250psの4G63型で始まったランエボ
しかし三菱の経営陣は、GSRよりさらに上を考えていた。ついに、ランサー・エボリューションが誕生する。
ランエボIのアルミニウム製ボンネットの内側には、250psの4G63型2.0L直列4気筒ターボを搭載。軽量なクランクシャフトを採用するなど、多くの改良が加えられていた。

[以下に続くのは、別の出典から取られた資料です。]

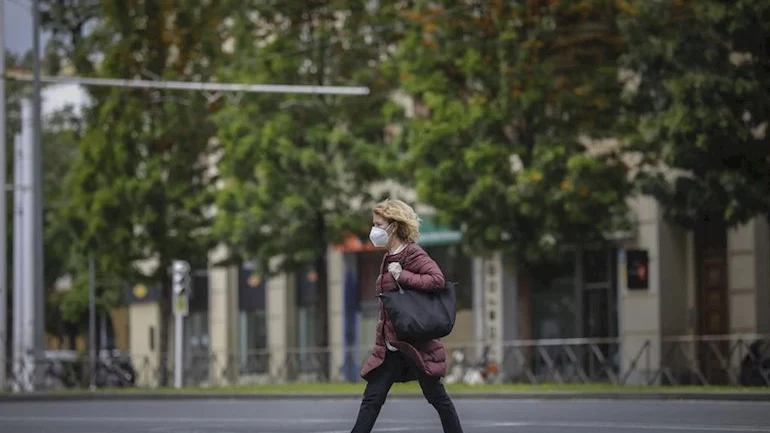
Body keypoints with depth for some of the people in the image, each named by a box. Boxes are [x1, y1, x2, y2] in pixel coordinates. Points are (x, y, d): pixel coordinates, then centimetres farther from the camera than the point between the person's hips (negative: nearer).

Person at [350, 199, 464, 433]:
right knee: (371, 399, 0)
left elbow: (437, 279, -28)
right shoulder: (388, 258, 13)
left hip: (416, 344, -8)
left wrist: (401, 275, -24)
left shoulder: (414, 255, -12)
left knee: (437, 397, 4)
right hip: (390, 347, 8)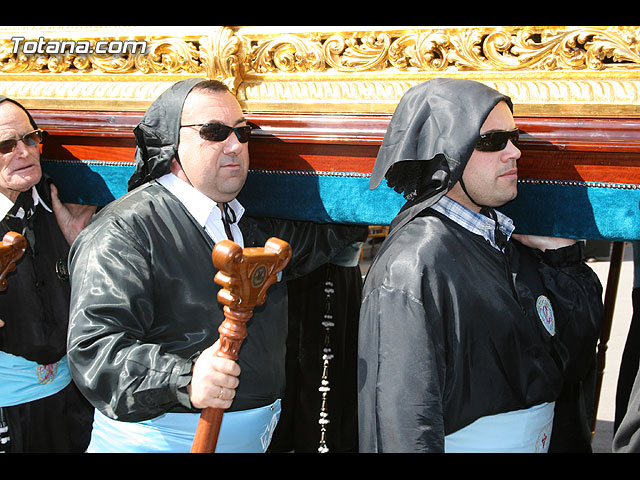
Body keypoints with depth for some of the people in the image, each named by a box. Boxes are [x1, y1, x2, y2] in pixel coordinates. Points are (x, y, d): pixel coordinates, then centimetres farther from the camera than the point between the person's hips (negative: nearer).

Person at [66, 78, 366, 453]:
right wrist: (184, 379, -39)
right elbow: (94, 345, -25)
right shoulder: (126, 229, -16)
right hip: (160, 440, -7)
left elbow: (311, 241, 29)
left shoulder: (251, 223, 11)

トランスミッションはクロスレシオで、ベンチレーテッド・ディスクと2ポッド・キャリパーを採用するブレーキには、四輪にABSも装備。レカロ製バケットシートがドライバーをサポートする。
前後のアンチロールバーは強化品へ置き換わっていたが、サスペンションはソフト志向。ランサーを際立たせる足まわりだった。
RSエボリューション仕様では、走行に不要な装備品を省くことで、70kgを軽量化。さらに機械式リミテッドスリップ・デフが組めた。
ところが三菱のお膝元の日本と違い、英国で選べた同時期の最もホットなランサーは、自然吸気のGTi。ケネス・エリクソンがラリーアートのワークスマシンとして、1993年に英国RACラリーに持ち込んだのが、ランエボ最初の1台となっている。
1994年にはより好戦的なスタイリングが与えられたエボリューションIIが登場。ターボブーストを高め、最高出力は10ps増しの260psを獲得。さらにランエボIIIでは、270psにまでパワーアップしている。